§ **Text zur Analyse**:
++++++

Die Mitarbeiter der Bundesagentur für Betreuungs- und Unterstützungsleistungen (BBU GmbH) informieren individuell über die Möglichkeiten der freiwilligen Rückkehr bzw. die verfügbaren Unterstützungsleistungen.
Die Rückkehrunterstützung umfasst folgende Leistungen:
Kostenlose individuelle Beratung zur freiwilligen Rückkehr einschließlich Antragsstellung auf finanzielle Unterstützung durch die BBU
Organisatorische Unterstützung bei der Reisevorbereitung
Übernahme der Heimreisekosten
Finanzielle Starthilfe in Höhe von bis zu € 900
Reintegrationsprogrammteilnahme nach der Rückkehr im Zielland
Ein Rechtsanspruch auf diese Unterstützungsleistungen besteht nicht. Die Bewilligung erfolgt durch das österreichische Bundesamt für Fremdwesen und Asyl (BFA). Weitere Informationen zu den aktuellen Unterstützungsangeboten (Rückkehrunterstützung inkl. Reintegrationsunterstützung) sind auf der Webseite www.returnfromaustria.at verfügbar.
Die BBU unterstützt sowohl bei der Reiseplanung und der Flugbuchung als auch bei der Beschaffung von Heimreisedokumenten, einer ggf. notwendigen medizinischen Versorgung sowie mit der Übernahme der Rückreisekosten. Organisatorische Unterstützung kann grundsätzlich in jeder Verfahrenskonstellation gewährt werden. Voraussetzung für die Gewährung der Übernahme der Heimreisekosten ist die Mittellosigkeit der rückkehrenden Person.

++++++

§ **Aufgaben**:
- a) Schreib aus dem Text über die Rückkehrunterstützung den Abschnitt von "Die Mitarbeiter der" bis "die verfügbaren Unterstützungsleistungen." wortgetreu ab.
- b) Wie hoch ist laut dem Text über die Rückkehrunterstützung die finanzielle Starthilfe höchstens?
- c) Führ den Text über die Rückkehrunterstützung nach seinem letzten Satz weiter.
Die Einträge haben mit dem Text über die Rückkehrunterstützung nichts zu tun.

Gespeicherte Einträge

++++++

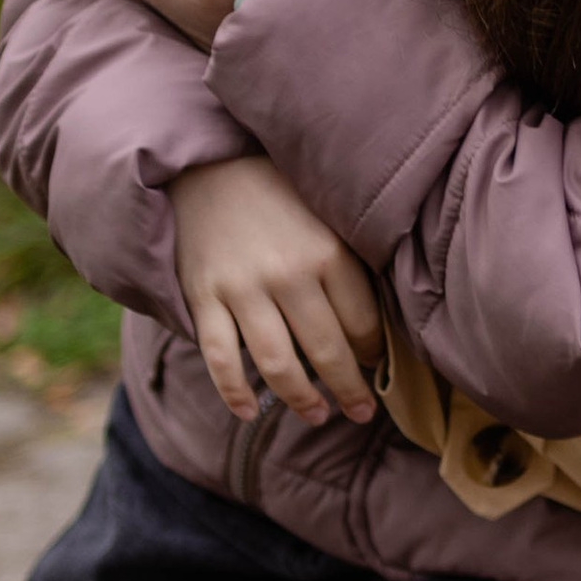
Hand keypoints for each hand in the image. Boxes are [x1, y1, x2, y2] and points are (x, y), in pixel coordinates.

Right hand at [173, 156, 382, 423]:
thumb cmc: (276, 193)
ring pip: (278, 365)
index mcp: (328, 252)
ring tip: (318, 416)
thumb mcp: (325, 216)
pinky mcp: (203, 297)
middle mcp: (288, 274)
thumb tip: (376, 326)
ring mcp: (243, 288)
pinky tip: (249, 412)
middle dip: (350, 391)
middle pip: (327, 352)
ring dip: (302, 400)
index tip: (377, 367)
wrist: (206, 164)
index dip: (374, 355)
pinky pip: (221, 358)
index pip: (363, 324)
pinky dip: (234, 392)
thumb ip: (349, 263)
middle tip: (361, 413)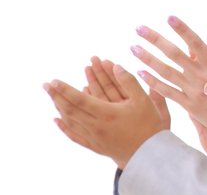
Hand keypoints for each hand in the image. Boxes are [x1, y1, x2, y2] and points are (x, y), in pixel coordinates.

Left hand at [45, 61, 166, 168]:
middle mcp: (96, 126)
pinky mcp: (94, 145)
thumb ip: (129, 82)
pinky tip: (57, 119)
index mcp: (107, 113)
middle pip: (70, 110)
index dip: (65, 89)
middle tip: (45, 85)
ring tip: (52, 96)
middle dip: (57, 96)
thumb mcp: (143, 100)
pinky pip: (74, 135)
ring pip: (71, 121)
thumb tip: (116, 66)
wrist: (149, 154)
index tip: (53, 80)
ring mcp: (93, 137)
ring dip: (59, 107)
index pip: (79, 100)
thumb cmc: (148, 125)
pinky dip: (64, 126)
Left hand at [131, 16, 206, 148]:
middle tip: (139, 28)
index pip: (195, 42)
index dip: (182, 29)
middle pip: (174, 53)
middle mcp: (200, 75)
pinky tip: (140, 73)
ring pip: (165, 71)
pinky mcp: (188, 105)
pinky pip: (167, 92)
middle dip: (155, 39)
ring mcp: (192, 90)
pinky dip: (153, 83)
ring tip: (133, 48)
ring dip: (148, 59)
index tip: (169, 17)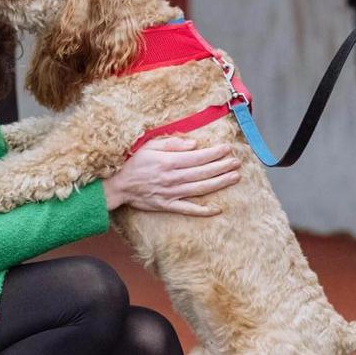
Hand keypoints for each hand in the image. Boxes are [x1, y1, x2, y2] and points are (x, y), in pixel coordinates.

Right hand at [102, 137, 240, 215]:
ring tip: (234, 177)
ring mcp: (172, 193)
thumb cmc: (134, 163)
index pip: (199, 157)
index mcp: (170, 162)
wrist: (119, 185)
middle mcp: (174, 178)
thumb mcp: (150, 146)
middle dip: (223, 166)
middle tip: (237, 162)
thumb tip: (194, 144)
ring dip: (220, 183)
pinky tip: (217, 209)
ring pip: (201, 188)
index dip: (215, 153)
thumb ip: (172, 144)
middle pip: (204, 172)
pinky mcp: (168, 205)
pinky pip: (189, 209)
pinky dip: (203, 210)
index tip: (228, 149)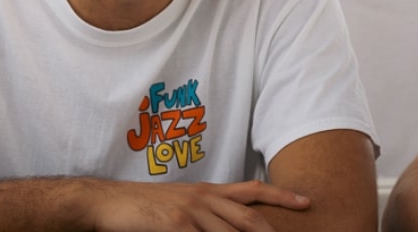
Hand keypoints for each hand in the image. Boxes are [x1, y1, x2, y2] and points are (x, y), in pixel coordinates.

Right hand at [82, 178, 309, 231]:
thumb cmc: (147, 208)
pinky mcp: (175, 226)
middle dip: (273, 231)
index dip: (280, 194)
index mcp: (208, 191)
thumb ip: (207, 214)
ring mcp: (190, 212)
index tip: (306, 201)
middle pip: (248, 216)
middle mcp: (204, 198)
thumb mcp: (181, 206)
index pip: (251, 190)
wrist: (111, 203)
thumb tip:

++++++

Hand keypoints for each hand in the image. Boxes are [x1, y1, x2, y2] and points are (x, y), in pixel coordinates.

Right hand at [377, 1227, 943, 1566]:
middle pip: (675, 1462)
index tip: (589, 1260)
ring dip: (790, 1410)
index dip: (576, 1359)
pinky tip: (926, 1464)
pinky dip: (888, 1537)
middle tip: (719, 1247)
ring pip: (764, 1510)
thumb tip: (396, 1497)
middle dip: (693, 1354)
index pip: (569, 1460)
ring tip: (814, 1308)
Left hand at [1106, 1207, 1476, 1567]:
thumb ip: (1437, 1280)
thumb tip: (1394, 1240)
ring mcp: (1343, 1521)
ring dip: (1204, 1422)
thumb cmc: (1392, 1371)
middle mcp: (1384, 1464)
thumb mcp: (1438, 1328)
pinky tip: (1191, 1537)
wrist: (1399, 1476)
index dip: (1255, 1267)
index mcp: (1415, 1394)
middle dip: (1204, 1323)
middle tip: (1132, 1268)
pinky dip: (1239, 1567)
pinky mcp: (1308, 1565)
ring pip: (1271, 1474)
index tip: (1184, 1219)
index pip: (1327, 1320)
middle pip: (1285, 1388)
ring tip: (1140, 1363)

++++++

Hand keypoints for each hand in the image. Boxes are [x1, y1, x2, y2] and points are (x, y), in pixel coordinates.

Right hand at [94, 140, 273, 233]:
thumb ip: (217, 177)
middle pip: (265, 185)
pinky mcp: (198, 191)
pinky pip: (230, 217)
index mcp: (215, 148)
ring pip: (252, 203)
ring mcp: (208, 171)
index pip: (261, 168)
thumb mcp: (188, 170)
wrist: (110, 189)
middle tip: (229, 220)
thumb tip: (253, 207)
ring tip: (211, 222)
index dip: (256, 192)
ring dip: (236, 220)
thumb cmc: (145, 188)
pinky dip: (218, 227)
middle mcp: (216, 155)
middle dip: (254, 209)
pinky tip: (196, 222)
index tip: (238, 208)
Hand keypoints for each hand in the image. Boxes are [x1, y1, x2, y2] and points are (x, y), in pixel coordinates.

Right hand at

++++++

§ **Antworten**:
- a)
Die Mitarbeiter der Bundesagentur für Betreuungs- und Unterstützungsleistungen (BBU GmbH) informieren individuell über die Möglichkeiten der freiwilligen Rückkehr bzw. die verfügbaren Unterstützungsleistungen.

- b) Bis zu € 900.

- c)
Finanzielle Starthilfe
Die Höhe der finanziellen Starthilfe ist in einem degressiven Modell geregelt und staffelt sich nach dem Zeitpunkt der Antragstellung auf unterstützte freiwillige Rückkehr:
Während des laufenden asyl- oder fremdenrechtlichen Verfahrens bis ein Monat nach Rechtskraft der Rückkehrentscheidung: € 900,00 pro Person; ab einem Monat nach Rechtskraft der Rückkehrentscheidung: € 250,00 pro Person
Kernfamilien: Maximalbetrag von € 3.000 pro Familie
Sonderkonstellation: Für vulnerable Rückkehrende, die grundsätzlich von der finanziellen Starthilfe ausgeschlossen wären, kann nach individueller Einzelfallprüfung durch das Bundesamt für Fremdenwesen und Asyl (BFA) ein einmaliger Betrag von € 250,00 pro Person gewährt werden.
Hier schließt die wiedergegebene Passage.